The following day I took the day off from fashion week madness to see some family but Monday we were right back at it and heading to Zac Posen’s show in Soho. Zac had granted us backstage passes so we were able to go early and see the models getting ready and talk to Zac himself about his latest collection. Posen explained that his collection was inspired by Ugandan princess Elizabeth of Toro and how he was steering away from the formal gowns we have seen from him in previous collections. I was blown away by how nice and endearing Zac was, not pretentious at all- he even gifted backstage guests with a gorgeous handbag that I will definitely be wearing all year. We then took our front row seats and waited for the show to start. Now, being that the collection was inspired by an Ugandan princess I should not have been surprised that Zac cast predominantly black models, but I was certainly impressed. The fashion industry is notorious for using mostly white models in shows and casting 1-2 black women. Zac instead chose to change the game and cast not 1, not 5, not even 10 - Zac cast TWENTY FIVE black models. Twenty. Five. Now that is what I call making a statement.

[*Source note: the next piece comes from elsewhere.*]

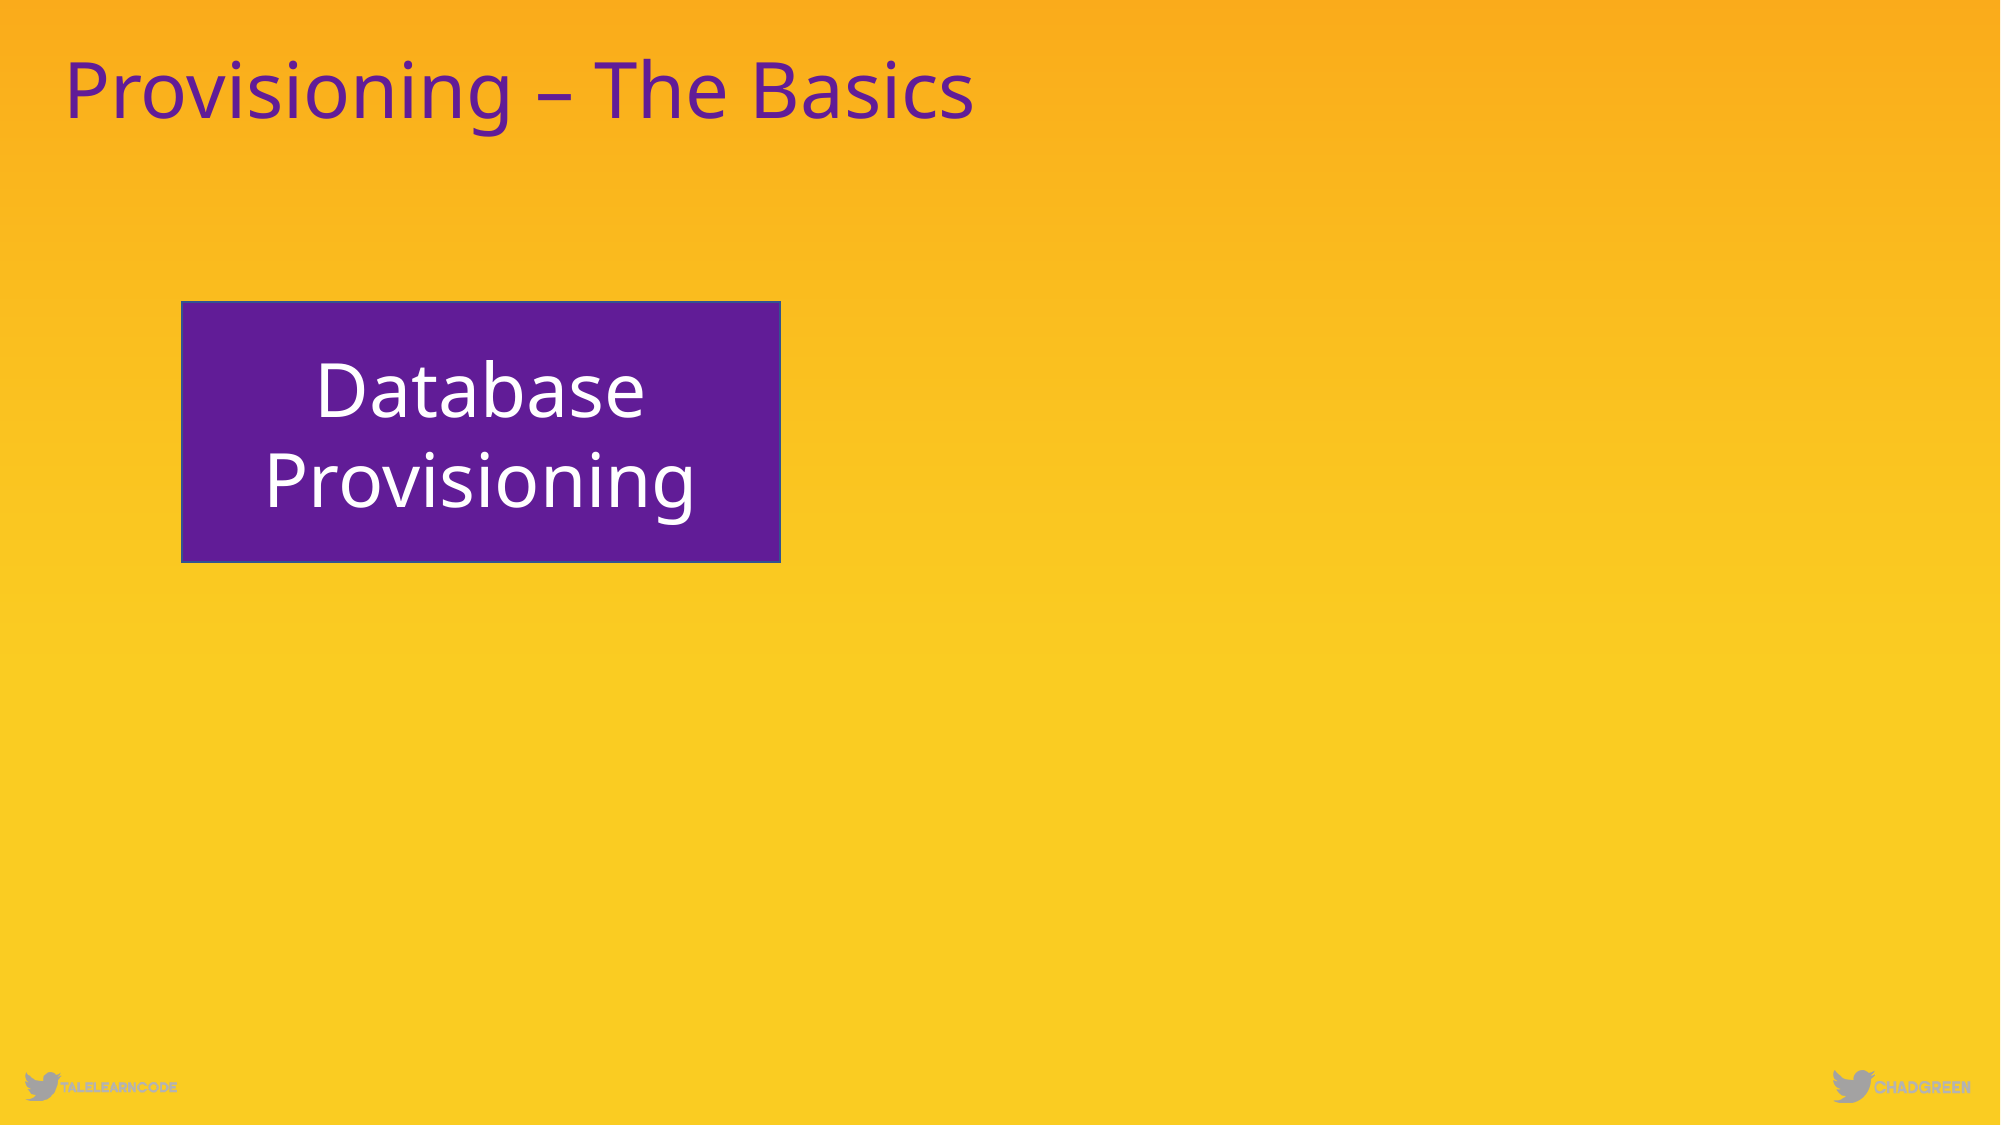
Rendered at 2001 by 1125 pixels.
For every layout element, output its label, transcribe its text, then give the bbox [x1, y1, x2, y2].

As the week was coming to an end I had one last show to attend, an independent show by Laurel Dewitt, an avant garde designer who uses metals and elaborate chains in her designs. Her pieces have been featured in Vogue and Harper’s Bazaar, as well as music videos for Beyonce and Nicki Minaj. Everything about this show was different than the official shows I had been to throughout the week starting with the venue. Laurel opted to have her show at 1 OAK NYC creating a vibe that was both fashion show and after party all in one. The clothes, although not wearable in everyday life, were BREATHTAKING. Laurel Dewitt is nothing short of a true artist.
Overall NYFW Fall/Winter 2016 was quite the sensory experience, the fashion industry is evolving so rapidly and I for one can not wait to see what the future holds!